INSTRUCTIONS FOR THE TASK:
In the listing below, take the lines from the one with "genus: Cerastium" up to and including the one with "genus: Bombus", and write them out again with "scientific name" replaced by "binomial" and nothing else changed.

⁂

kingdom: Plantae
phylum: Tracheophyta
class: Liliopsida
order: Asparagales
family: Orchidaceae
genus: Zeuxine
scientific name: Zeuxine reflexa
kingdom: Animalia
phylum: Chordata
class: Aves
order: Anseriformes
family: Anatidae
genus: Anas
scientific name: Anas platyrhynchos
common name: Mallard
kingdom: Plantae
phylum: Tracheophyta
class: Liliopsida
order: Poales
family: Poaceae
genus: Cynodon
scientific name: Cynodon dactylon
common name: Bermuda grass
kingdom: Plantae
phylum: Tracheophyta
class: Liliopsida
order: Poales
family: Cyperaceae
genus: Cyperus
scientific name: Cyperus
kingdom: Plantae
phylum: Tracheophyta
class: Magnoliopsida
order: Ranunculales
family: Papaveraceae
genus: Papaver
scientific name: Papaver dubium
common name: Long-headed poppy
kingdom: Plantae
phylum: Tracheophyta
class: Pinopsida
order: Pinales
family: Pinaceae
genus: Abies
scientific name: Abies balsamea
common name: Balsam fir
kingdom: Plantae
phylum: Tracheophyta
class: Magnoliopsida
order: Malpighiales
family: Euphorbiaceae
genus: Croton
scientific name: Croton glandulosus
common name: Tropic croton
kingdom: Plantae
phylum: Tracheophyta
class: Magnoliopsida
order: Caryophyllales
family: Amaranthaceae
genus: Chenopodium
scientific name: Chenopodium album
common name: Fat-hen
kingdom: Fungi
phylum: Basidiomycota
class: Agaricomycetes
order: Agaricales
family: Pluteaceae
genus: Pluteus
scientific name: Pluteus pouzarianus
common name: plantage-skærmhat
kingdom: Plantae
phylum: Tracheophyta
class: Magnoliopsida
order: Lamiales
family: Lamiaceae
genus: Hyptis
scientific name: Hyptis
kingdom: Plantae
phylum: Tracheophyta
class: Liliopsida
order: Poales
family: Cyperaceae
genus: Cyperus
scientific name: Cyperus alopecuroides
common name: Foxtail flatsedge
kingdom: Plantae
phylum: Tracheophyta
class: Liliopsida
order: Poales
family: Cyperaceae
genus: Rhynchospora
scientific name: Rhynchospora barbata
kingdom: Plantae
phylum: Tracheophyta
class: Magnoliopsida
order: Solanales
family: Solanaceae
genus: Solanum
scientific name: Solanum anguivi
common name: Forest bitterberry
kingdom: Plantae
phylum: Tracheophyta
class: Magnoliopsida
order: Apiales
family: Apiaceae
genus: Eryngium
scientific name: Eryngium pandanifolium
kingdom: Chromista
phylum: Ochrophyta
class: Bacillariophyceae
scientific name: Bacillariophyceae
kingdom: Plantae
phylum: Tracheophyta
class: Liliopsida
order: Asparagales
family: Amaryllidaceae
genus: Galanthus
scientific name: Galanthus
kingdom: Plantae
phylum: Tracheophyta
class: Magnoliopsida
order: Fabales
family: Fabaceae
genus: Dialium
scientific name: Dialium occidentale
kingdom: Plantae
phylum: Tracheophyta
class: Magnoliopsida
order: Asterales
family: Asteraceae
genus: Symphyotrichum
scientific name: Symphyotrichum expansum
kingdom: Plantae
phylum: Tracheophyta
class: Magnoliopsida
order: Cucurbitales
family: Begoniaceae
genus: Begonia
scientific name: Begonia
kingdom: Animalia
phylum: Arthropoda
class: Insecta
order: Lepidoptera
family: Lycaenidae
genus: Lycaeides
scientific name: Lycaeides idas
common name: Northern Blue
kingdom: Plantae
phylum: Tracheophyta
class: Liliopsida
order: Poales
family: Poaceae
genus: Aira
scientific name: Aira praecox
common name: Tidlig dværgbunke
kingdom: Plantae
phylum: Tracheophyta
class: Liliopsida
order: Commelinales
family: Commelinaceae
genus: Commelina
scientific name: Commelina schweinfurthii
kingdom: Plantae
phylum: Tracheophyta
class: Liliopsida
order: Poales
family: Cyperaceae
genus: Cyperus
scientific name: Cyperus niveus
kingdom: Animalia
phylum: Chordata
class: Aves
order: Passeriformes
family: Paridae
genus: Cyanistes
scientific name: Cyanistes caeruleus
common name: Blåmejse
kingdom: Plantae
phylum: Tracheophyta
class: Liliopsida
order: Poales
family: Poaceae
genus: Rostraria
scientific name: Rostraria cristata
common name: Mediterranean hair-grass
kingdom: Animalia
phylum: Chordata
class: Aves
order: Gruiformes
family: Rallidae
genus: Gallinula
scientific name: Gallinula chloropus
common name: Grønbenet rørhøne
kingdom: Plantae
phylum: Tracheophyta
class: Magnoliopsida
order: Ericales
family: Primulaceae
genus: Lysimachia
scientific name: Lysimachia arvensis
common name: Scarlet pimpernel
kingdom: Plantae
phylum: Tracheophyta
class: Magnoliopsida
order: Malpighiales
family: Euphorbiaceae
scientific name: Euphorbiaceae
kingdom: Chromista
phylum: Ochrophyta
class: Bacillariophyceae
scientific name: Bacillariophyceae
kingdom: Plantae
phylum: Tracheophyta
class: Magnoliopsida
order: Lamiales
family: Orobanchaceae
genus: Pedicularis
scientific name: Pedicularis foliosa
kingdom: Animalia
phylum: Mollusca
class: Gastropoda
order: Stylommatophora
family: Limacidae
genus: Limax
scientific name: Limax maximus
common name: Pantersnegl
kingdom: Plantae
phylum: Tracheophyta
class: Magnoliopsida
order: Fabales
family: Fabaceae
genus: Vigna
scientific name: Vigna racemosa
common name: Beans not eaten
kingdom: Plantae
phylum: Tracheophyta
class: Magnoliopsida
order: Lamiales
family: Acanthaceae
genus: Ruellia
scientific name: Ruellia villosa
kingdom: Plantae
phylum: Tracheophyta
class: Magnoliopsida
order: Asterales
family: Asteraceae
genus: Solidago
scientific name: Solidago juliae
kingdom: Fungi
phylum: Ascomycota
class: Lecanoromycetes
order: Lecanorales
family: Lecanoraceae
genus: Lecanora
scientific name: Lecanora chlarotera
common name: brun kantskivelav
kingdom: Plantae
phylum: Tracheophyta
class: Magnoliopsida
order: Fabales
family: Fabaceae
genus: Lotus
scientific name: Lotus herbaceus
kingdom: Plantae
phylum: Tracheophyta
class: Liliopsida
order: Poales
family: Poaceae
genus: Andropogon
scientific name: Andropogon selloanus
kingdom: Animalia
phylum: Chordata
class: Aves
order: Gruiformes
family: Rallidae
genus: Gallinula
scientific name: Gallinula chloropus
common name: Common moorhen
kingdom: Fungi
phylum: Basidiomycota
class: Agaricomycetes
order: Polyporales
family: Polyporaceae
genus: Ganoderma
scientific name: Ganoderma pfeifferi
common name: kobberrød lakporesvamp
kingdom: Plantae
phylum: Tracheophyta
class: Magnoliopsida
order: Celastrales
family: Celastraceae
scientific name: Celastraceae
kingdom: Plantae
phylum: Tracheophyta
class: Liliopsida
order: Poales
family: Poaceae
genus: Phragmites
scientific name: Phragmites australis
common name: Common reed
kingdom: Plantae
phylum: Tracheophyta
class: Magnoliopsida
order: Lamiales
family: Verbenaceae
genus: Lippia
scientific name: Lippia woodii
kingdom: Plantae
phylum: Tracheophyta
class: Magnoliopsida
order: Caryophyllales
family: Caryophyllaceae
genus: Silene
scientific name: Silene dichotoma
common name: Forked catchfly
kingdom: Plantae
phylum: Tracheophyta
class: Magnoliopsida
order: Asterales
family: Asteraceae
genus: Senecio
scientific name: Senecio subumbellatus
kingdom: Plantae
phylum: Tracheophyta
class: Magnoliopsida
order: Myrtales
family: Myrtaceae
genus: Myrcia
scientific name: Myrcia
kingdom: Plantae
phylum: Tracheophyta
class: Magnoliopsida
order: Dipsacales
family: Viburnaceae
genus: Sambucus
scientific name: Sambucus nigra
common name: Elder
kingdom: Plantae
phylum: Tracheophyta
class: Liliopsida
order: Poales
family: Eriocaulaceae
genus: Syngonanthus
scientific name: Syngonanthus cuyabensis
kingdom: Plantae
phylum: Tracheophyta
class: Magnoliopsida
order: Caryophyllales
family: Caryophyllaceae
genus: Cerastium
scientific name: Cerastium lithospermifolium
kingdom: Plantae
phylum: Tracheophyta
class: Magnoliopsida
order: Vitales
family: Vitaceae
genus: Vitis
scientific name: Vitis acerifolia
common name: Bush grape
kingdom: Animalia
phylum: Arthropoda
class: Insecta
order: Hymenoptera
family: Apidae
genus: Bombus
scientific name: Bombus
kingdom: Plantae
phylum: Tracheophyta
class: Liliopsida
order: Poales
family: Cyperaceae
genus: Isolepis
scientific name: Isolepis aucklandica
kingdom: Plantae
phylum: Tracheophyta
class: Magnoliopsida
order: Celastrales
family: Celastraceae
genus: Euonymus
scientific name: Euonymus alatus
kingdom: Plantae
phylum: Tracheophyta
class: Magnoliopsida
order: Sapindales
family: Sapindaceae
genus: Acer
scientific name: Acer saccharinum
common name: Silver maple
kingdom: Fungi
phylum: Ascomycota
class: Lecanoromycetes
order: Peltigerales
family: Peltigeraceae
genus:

⁂

THE OUTPUT:
genus: Cerastium
binomial: Cerastium lithospermifolium
kingdom: Plantae
phylum: Tracheophyta
class: Magnoliopsida
order: Vitales
family: Vitaceae
genus: Vitis
binomial: Vitis acerifolia
common name: Bush grape
kingdom: Animalia
phylum: Arthropoda
class: Insecta
order: Hymenoptera
family: Apidae
genus: Bombus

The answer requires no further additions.